Imaginemos a un fervoroso amante de la pintura caminando por un museo. Lo suyo no es apreciar o disfrutar, sino buscar ansioso la firma en cada obra o, de no encontrarla, apurar el paso hacia la pequeña placa que especifica el nombre del autor.
Le basta con eso para decidir qué ha de ser loado y qué repudiado, para marcar la línea entre lo bueno y lo malo, para determinar si corresponde aplaudir o insultar.
Así, tal como él no va al museo para ver arte sino para reforzar sus propios prejuicios y terquedades, la mayoría se aproxima hoy al debate entre Lionel Messi y Cristiano Ronaldo: obnubilados por el fanatismo, obstinados en comparar.
Volvamos a nuestro supuesto amante de la pintura (aunque, yendo con esa actitud a la galería o pinacoteca, ha de amar todo menos la pintura). ¿Es posible imaginarlo molesto ante algo de Velázquez porque sólo vale Goya? ¿O vilipendiando un mural de Rivera, porque Siqueiros es superior? ¿O indignado porque el complot, porque el sistema, porque las fuerzas ocultas pretenden situar a Miró a la altura de Dalí? ¿O incluso maquinando equipos, los maestros flamencos nunca serán vencidos por esa sarta de surrealistas?
En eso se ha convertido el debate futbolero: en comparar lo que no es cuantificable, en denigrar lo que viste el uniforme ajeno, en encabezar cruzadas armados por las vísceras de las redes sociales.
Al tiempo, Messi y Cristiano continúan en lo suyo, que es elevarse a lo más alto en la historia de su deporte. ¿Qué tan alto? Tanto como para ir los dos en camino a la cima del listado de máximos anotadores históricos. Dependiendo qué clasificación o información atendamos, se ubican ya entre los siete o diez mayores goleadores que hayan existido –vale la pena decir, nunca antes coincidieron en tiempo (mucho menos en espacio, en la misma liga) dos de esos titanes capaces de celebrar más de 600 goles oficiales.
Si mantuvieran este ritmo por otros cuatro años (cerca de 50 goles por temporada), la cumbre será suya: por encima de Pelé y Puskas, de Müller y Romario, incluso de esos dos portentos a los que se adeuda demasiado reconocimiento, como Arthur Friedenreich (mulato brasileño que para jugar debía aclararse la tez del rostro con polvos de arroz) y Josef Bican (el austríaco de ascendencia checoslovaca que se negó primero a jugar para la selección nazi y luego para todo equipo manipulado por el aparato comunista).

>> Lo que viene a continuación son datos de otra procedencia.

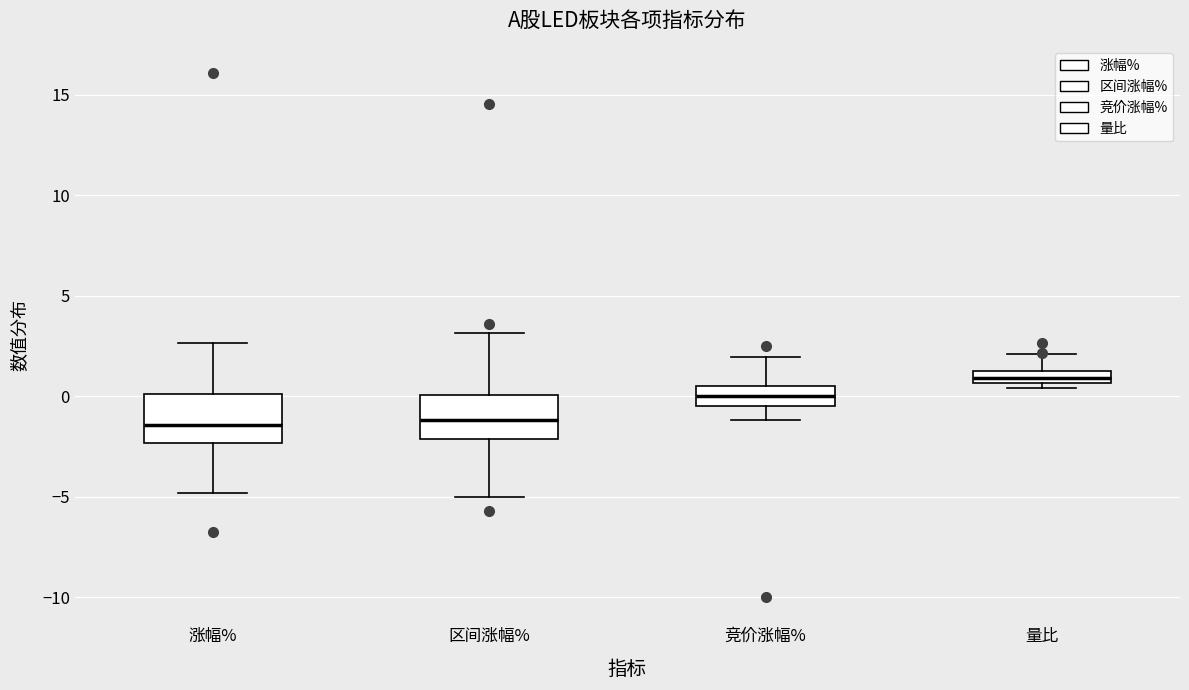

Where does the median line of the box for 区间涨幅% sit on the y-axis? The values are not printed on the chart, so give them approximately, as read against the axis.

-1.0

Ante ellos se miden ya los respectivos cracks de Madrid y Barcelona, a los que se les desbordan las anotaciones como a nadie en épocas contemporáneas en las ligas más poderosas. Claro que por mucho que lleguen a mil goles, se hallará razón para desdeñarlos y aminorar sus logros.
La primera razón, una venda en los ojos bajo pretexto de pasión. Esa venda que el falso amante de la pintura usa para ir al museo y sólo se quita para confirmar el nombre del autor: la calidad dictada por la firma, no por la obra.